Im Epizentrum der kontemplativ erzählten Handlung steht Justin McLeod (Mel Gibson); ein Ausgestoßener, weil sein Gesicht zur Hälfte mit Brandnarben entstellt und die Gerüchte um seine Person unlängst abenteuerliche Ausmaße angenommen haben. Er selbst beschreibt sich scherzhaft als „Märchentroll“, während der Großteil des Küstenstädtchens in Maine ihn doch nur als „Matschbirne“ herabsetzt. Ihm wird der heranwachsende Chuck (Nick Stahl, „Terminator 3 – Rebellion der Maschinen“) entgegengesetzt. Zu Hause fehlt ihm die autoritäre Führung und elterliche Zuneigung, seine Mutter (Margaret Whitton, „9 ½ Wochen“) hingegen hat es zustande gebracht, drei Kinder von drei verschiedenen Männern zu gebären – und, so mutet es jedenfalls an, es ist noch lange nicht Schluss. Auch Chuck ist eine Randgestalt, nicht zuletzt aus dem Grund, weil er Ziele in seinem Leben hat, weil er nicht beim Regale auffüllen in der Provinz versauern möchte. Und das bildet den Kristallisationspunkt im Narrativ des Films: Zwei Menschen, die sich in ihrem inneren wie äußeren Ausgestoßensein zwangsläufig zusammenfinden müssen.

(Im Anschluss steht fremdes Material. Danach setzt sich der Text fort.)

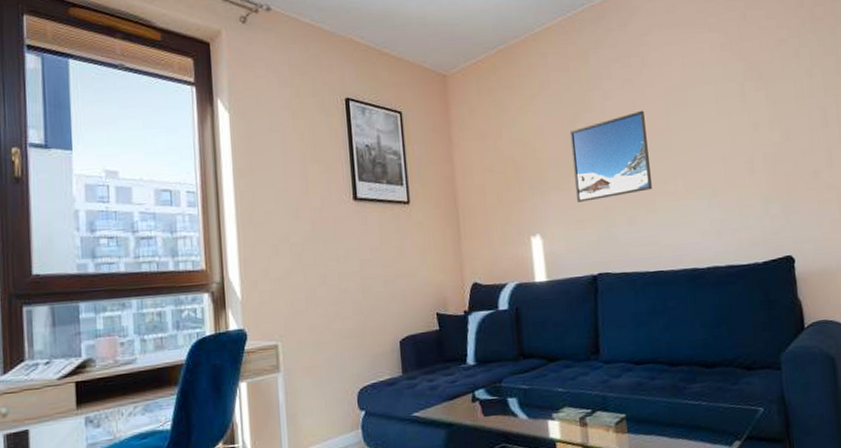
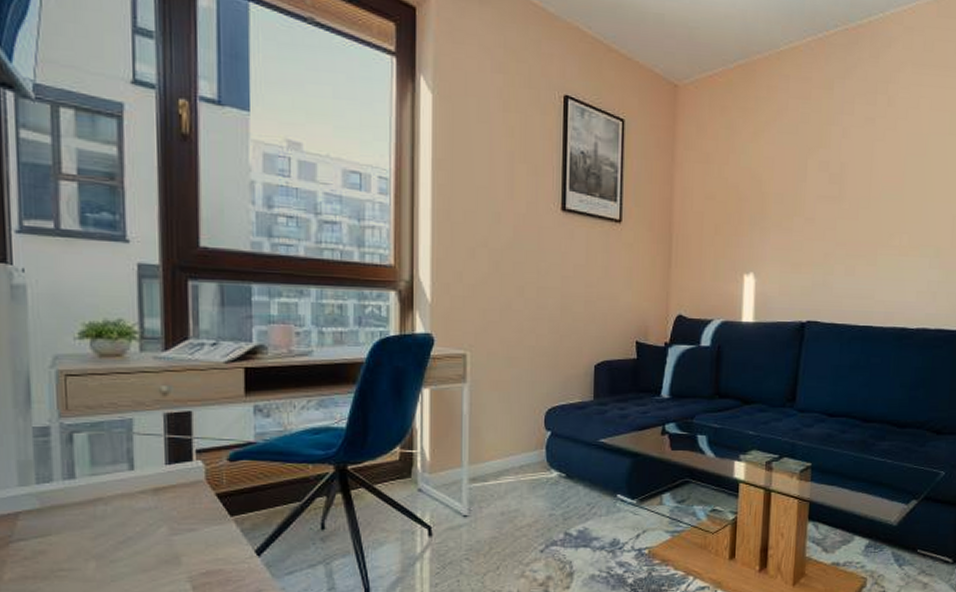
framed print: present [569,110,652,202] -> none [796,154,881,245]

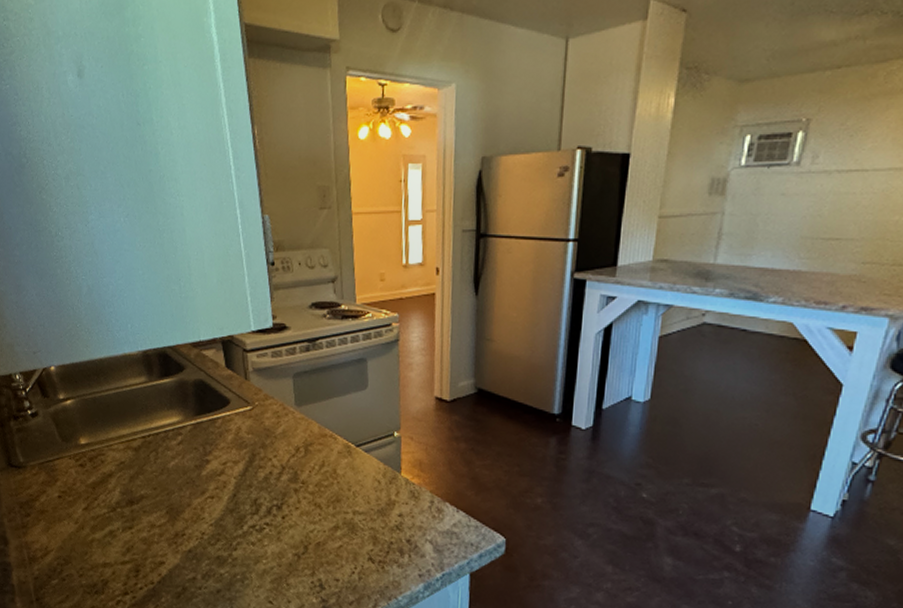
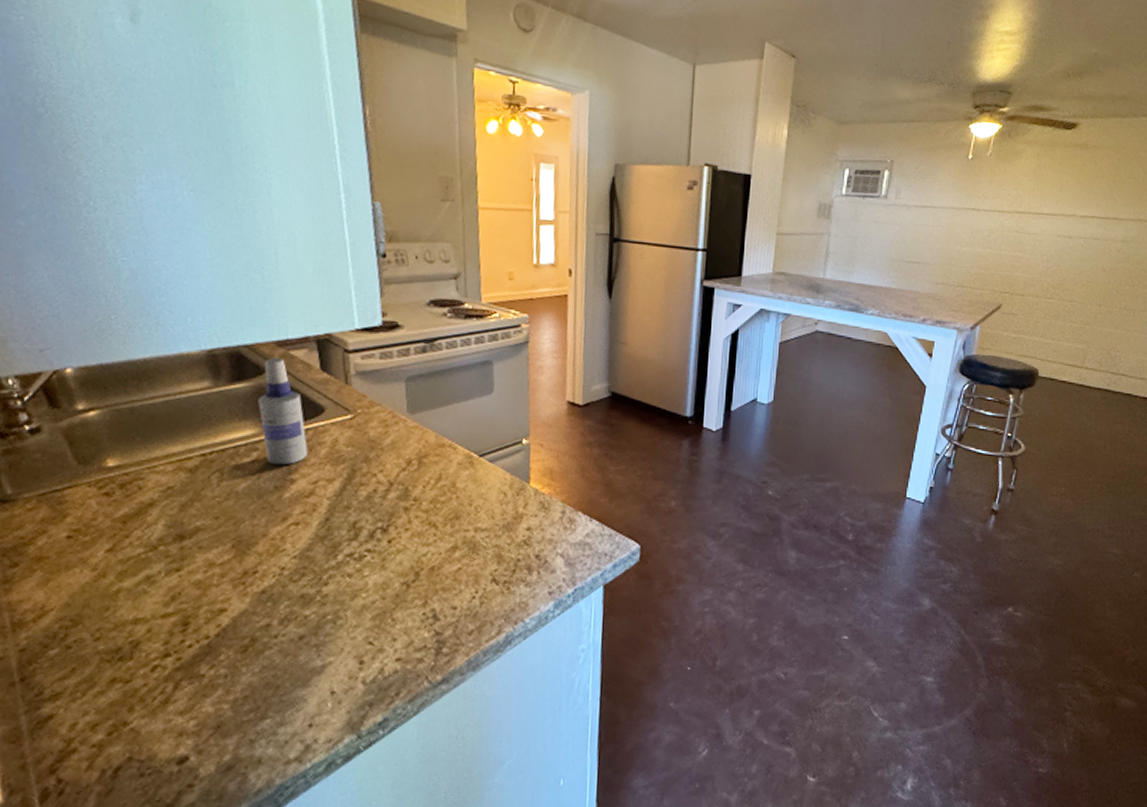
spray bottle: none [180,357,218,448] -> present [258,358,308,466]

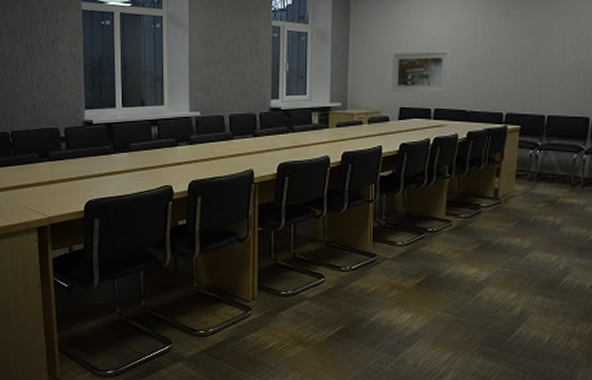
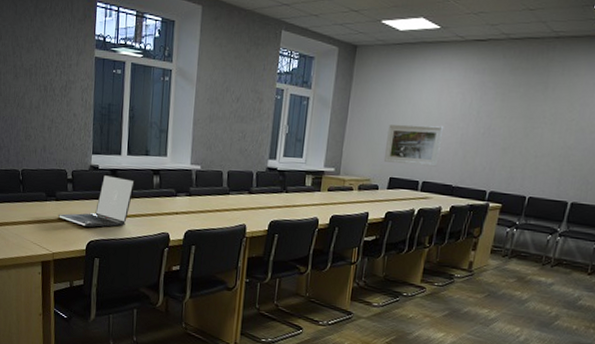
laptop: none [52,129,132,187] -> present [58,174,135,228]

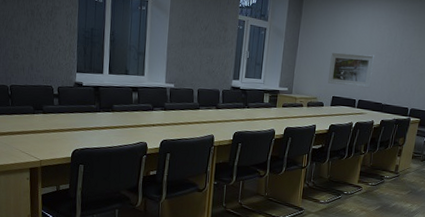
laptop: present [58,174,135,228] -> none [45,90,116,138]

Ein Novum stellt Gibsons „Der Mann ohne Gesicht“ nicht dar, der Topos um eine multigenerationelle Freundschaft ist nach wie vor profitabler Bestandteil der Filmlandschaft – und wird es auch bleiben. Mel Gibson verzichtet jedoch darauf, seine Geschichte, basierend auf einem Roman von Isabelle Holland und adaptiert von Malcolm MacRury, über larmoyante Posen zu entwickeln und sucht den engen Kontakt zu seinen Hauptcharakteren, die beide auf ihre Weise (wieder) ins Leben zurückfinden müssen. Die lauten dramaturgischen Spitzen tun sich auf, wenn es um die Spekulationen des Umfelds um die Person des Justin McLeod geht: Ist er ein Pädophiler? Ein Mörder? „Der Mann ohne Gesicht“ hält dem Zuschauer dabei aber immer eine Sache gekonnt entgegen: Und wenn es so wäre, glaubst Du nicht, anhand des Gesehenen, dass eine Läuterung im Bereich des Möglichen liegt? Eine zweite Chance ist eine Frage der Toleranz, die die dunklen Wolken oberhalb der Kleingeistigkeit vertreiben, auch wenn dafür ein Lebewohl manchmal der einzige Weg scheint.